=== Passage for review ===
McKesson, Epic patent suit prolonged in federal appeals court
In an April ruling, the court previously decided that infringement of a patented method requires that a single entity must perform all of the steps, an opinion now vacated with McKesson’s appeal reinstated. The issue at hand is whether Epic violated patent laws by allegedly encouraging healthcare providers to complete steps of McKesson’s patented communication method.
The parties in the case were asked by the court to file new briefs addressing the following issues:
- If separate entities each perform separate steps of a method claim, under what circumstances, if any, would either entity or any third party be liable for inducing infringement or for contributory infringement?
- Does the nature of the relationship between the relevant actors—e.g., service provider/user; doctor/patient—affect the question of direct or indirect infringement liability?

=== Saved data entries ===
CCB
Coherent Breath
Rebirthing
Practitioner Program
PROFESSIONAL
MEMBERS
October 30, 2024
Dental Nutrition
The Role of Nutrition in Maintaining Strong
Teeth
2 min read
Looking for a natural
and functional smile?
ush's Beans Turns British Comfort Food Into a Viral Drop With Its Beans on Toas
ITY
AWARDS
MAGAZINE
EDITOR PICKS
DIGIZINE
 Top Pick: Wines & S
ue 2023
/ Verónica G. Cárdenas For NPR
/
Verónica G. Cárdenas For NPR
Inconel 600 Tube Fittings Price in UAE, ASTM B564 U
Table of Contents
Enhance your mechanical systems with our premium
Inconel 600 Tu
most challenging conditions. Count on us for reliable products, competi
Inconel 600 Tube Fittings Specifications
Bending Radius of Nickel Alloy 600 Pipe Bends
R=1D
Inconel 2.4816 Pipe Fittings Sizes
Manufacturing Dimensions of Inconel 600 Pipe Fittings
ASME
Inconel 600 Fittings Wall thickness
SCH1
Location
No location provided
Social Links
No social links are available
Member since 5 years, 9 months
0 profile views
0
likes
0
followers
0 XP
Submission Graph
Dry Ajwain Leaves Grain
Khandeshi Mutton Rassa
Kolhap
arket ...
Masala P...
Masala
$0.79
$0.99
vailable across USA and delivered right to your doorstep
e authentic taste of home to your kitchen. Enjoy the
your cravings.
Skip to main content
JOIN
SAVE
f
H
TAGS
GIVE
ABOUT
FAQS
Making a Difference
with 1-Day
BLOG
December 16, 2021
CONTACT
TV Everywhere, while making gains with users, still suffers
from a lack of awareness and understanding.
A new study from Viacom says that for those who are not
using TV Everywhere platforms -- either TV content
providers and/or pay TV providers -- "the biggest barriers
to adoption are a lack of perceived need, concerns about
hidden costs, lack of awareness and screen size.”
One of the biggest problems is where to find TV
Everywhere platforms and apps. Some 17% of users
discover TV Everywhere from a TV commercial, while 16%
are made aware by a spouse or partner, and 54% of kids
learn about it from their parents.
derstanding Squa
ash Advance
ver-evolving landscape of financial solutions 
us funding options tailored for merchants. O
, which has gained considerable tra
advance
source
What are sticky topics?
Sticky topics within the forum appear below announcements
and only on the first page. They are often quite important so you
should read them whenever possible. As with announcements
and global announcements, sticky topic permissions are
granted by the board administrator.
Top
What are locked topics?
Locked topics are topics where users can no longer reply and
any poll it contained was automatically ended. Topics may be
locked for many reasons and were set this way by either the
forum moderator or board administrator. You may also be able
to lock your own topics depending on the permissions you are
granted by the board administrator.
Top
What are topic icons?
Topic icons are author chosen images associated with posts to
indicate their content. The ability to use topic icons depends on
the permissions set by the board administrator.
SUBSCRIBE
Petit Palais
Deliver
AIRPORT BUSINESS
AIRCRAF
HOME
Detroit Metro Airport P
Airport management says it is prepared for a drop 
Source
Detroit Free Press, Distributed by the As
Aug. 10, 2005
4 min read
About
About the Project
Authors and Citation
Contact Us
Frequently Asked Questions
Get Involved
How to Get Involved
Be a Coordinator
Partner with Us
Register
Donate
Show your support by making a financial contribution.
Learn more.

=== Exercise directions ===
Pick up the article on the McKesson and Epic patent appeal after its final sentence and continue writing it.

=== Solved exercise ===
McKesson sued Epic in 2006, alleging that Epic infringed upon its claims by licensing MyChart software to healthcare providers who subsequently offered the technology to their patients. MyChart allows healthcare providers to associate medical records with a patient’s personalized web page and patients can communicate back using the software. At the time, the court ruled in favor of Epic, affirming noninfringement of McKesson’s patent.
In this appeals case, McKesson’s en banc brief is due in June and Epic’s response is due within 30 days of the filing. The court also is entertaining amicus curiae, or friend-of-the-court briefs.